I just saw this thread - and OH MY GOD is Pearl ever adorable!!!!!! She is soooo tiny; I'm sure I would have been up all night checking on her too.  Congrats to you and I can't wait to see more pictures/hear more about your new girl! Yay!


----------



## Nancy (Aug 22, 2008)

She is adorable but so tiny. I'm glad you are keeping a close eye on her.


----------



## beehivehedgie (Feb 13, 2011)

Aw! She melts my heart! I've slept by her cage last night and the night before. Her brother went home to his family yesterday. She is doing SO WELL! She won't eat anything unless it has a little bit of the lactose free milk in it.
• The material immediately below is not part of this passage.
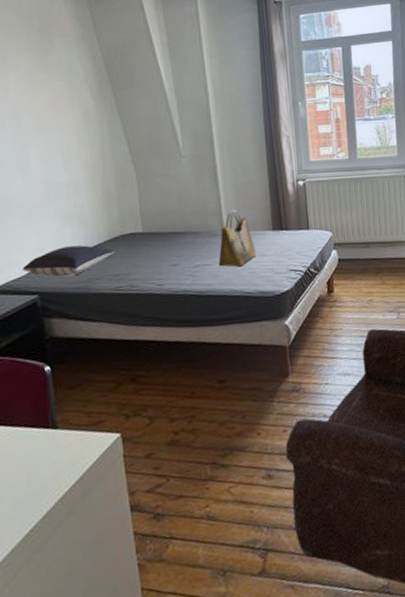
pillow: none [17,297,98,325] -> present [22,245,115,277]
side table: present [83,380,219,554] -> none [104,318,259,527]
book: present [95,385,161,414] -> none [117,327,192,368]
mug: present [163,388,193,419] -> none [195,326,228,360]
So, i've been kind of tricking her and she likes it  I've put a TINY bit of the milk in little things I want her to try to eat. First we start with JUST the milk mixture, then I added the organic turkey and rice baby food mixed in with it, and sweet potato baby food and milk, and now ground up kitten kibble and milk. She has progressed that far! She just ate the kitten kibble and milk and actually took time to get bigger pieces and chewed them! She is just eating like CRAZY! And her poop is looking better and she is walking a little better. Her little legs are SO so small. Her quills seemed to be pretty sparce when I first got her, but now she is just full of them! It is AMAZING to watch! just 2 days and all these changes! What a good girl! I'll put pictures of her later because she just ate and is sleeping. YAY! <3


----------



## beehivehedgie (Feb 13, 2011)

Did i mention she yawns all the time and it is the cutest thing I've ever seen? Have you guys seen the movie tangled? Ok so when the Camelion (sp?) shoots out his tongue...thats what she does. She sticks it out as FAR as it will go and yawns as BIG as she can. AHHH!


----------



## ReginasMommy (Apr 13, 2011)

AAAAGH SO MUCH CUTENESS I CAN'T STAND IT!!! Pictures pictures pictures!!!


----------



## DasIgelPoggie (Oct 21, 2010)

Awwwwwwwwwwwwwwww!!! I just can't even handle how cute she is!! I want to see her yawn sometime hahaha


----------



## Midevalmiss (Apr 6, 2011)

OHHHHHHH!!!!!! She is so tiny and cute!!!!! She makes me miss how small my little babys were...   :lol:


----------